Interestingly, the author blames Hindenburg for being opportunistic, unprincipled, and disloyal, as he turned his allegiance from William II to Otto Braun, the SPD Minister-President of Prussia. In most histories, Luddendorf gets more of the blame, perhaps because of his later association with the Nazi Party. But the way that Clark tells the story, Hindenburg had usurped much of the Kaiser’s authority and was essentially running the country by the end of the war. On the other hand, postwar Germany came very close to the communist revolution that Karl Marx had predicted. Perhaps Marx wasn’t so mistaken after all. The revolution was foiled by Hindenburg, who preferred the SPD to the more radical alternative.

Prussia was finally dissolved by the Allies after World War II, an event that Clark uses to both open and close the book. Interestingly, it was the Western Allies who were most eager to do it. Stalin wanted to use Prussia to control a unified Germany. Soviet propaganda had appealed to dissenting elements in the German Army, drawing on the examples of Prussians who had resigned their commissions and entered the tsar’s service in order to fight the hated French during the War of 1812. (Prussia had been compelled to ally itself with France.) Russia and Prussia had centuries of history with each other, and Stalin, after all, used the Soviet machinery to pursue longstanding Russian ambitions. The Western Allies did not distinguish between Nazism and Prussianism. Ironically, the Nazis had also been planning the dismemberment of Prussia — there was no room for historical borders in the Nazi game plan.


Clark claims not to take sides on the dispute over Prussia’s legacy. He describes actions for which Prussia was acclaimed, but finds reasons to be wary. He describes terrible events like the extermination of the Herrero, but tempers it by pointing out that the colonial governor and the chancellor were both against it. The independence of the German military command structure meant that the local civilian authorities could not impose their will on military commanders. They had to first secure an imperial order to countermand the military action, but by the time they got one from Berlin, the Herrero had already been wiped out.

At the same time, just by presenting both points of view, the author introduces Anglo-American readers to a novel point of view. Perhaps Clark can approach Prussia with greater equanimity because he hails from Australia. It’s still quite common for British works to be quite savage when it comes to Prussia.

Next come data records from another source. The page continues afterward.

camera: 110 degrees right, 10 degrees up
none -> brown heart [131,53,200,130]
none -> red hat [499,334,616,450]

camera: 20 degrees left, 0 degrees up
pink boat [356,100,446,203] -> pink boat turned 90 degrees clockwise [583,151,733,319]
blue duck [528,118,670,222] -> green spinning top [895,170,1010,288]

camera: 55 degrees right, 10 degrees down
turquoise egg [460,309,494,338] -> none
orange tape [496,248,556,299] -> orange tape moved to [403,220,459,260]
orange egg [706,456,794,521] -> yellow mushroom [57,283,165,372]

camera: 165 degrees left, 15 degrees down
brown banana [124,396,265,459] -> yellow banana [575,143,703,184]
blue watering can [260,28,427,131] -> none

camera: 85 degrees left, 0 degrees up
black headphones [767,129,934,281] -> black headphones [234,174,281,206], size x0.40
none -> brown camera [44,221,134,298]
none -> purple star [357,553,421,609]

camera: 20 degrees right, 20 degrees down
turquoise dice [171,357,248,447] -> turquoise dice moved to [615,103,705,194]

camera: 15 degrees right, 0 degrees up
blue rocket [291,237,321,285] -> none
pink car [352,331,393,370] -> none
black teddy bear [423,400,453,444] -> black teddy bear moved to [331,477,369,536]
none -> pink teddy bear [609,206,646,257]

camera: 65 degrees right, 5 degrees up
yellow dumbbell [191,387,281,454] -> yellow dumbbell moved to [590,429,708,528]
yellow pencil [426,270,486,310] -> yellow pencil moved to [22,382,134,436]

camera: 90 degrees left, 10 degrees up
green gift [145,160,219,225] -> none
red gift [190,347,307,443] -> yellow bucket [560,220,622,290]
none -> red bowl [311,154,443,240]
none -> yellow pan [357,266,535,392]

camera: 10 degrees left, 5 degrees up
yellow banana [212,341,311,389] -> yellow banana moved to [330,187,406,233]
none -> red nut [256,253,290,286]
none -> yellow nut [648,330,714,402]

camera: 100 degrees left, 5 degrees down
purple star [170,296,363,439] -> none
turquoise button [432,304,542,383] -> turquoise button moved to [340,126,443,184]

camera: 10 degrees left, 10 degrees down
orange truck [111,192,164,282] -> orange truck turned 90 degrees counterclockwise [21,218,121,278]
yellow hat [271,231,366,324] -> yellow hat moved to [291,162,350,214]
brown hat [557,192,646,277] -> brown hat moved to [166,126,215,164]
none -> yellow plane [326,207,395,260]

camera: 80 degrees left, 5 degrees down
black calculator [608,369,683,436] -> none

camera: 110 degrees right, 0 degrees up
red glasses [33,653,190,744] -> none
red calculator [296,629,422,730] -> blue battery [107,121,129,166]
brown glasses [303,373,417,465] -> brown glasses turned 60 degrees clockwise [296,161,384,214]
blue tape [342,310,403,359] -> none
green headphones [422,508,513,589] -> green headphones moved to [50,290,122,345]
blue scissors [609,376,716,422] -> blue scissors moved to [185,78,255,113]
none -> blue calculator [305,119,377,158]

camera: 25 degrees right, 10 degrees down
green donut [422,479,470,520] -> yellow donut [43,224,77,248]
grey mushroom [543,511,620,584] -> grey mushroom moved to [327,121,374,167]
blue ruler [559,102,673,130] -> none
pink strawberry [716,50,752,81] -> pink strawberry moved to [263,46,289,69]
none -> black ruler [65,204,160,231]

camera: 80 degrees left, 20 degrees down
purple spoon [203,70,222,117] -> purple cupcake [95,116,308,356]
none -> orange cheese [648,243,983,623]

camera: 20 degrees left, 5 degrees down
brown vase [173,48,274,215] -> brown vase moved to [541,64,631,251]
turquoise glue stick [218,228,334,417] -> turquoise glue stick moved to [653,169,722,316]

Clark’s wide-ranging history of Prussia expands our viewpoint beyond the caricature of the monocled officer wearing a pickelhaube. Prussia was a powerful state, but it was a state like many others. There were conservative elements and liberal elements, reactionary monarchs and progressive monarchs. Prussia has played a large role in the history of Germany and of Europe, and its contributions were by no means one-sided.